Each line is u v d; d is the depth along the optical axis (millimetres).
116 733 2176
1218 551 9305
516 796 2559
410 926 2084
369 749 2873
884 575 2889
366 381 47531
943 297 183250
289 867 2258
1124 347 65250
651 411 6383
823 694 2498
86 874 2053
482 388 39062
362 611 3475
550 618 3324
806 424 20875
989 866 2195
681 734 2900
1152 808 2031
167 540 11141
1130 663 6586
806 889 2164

==

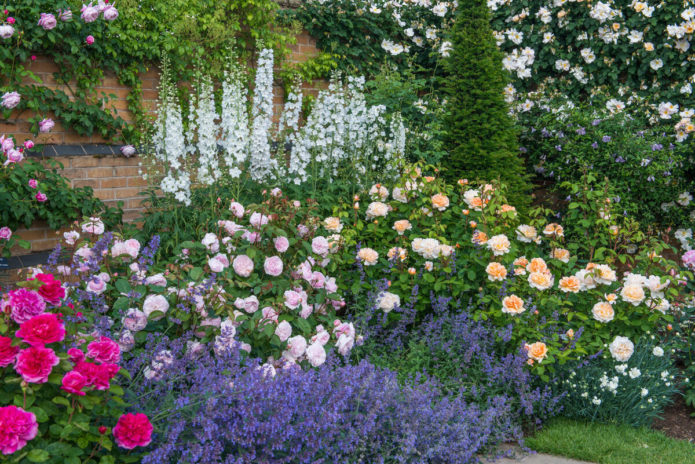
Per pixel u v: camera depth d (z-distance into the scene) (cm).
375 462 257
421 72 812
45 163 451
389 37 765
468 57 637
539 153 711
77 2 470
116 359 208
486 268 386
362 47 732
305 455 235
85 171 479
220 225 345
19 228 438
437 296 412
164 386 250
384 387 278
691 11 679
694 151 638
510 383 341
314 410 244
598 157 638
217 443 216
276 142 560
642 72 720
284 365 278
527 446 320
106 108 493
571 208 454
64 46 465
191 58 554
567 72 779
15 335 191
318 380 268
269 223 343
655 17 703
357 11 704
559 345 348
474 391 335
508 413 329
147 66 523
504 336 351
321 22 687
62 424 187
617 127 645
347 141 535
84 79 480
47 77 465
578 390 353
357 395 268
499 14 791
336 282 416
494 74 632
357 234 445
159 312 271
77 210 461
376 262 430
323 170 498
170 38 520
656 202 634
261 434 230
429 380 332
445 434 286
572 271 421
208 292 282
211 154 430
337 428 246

* * *

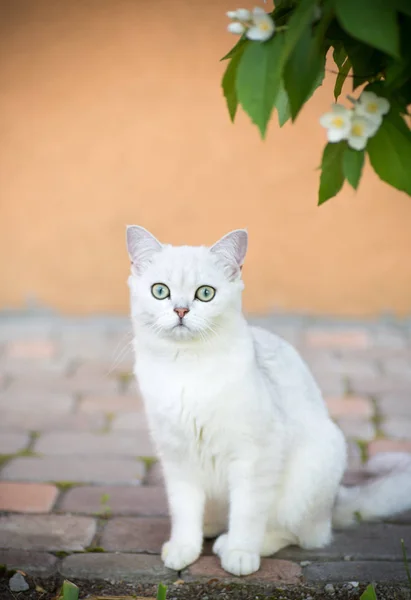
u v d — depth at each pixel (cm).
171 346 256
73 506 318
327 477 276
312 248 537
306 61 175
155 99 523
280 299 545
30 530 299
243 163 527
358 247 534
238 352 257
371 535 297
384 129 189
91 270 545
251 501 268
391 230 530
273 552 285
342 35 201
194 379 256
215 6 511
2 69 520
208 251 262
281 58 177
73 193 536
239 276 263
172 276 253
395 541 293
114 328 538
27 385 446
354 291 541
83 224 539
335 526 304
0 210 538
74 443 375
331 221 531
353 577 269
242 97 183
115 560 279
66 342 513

**WORK REQUEST:**
Within the data above, the span starting at the line containing "Each line is" and ending at the line containing "806 889 2164" is to be retyped exactly, with no other lines.

**RESPONSE TO THE EXERCISE:**
Each line is u v d; d is the depth along the optical axis (millimetres).
116 733 2176
1218 551 9305
516 796 2559
410 926 2084
369 749 2873
884 575 2889
366 381 47531
943 297 183250
289 867 2258
1124 347 65250
651 411 6383
823 694 2498
86 874 2053
482 388 39062
362 611 3475
550 618 3324
806 424 20875
989 866 2195
681 734 2900
1152 808 2031
167 540 11141
1130 663 6586
806 889 2164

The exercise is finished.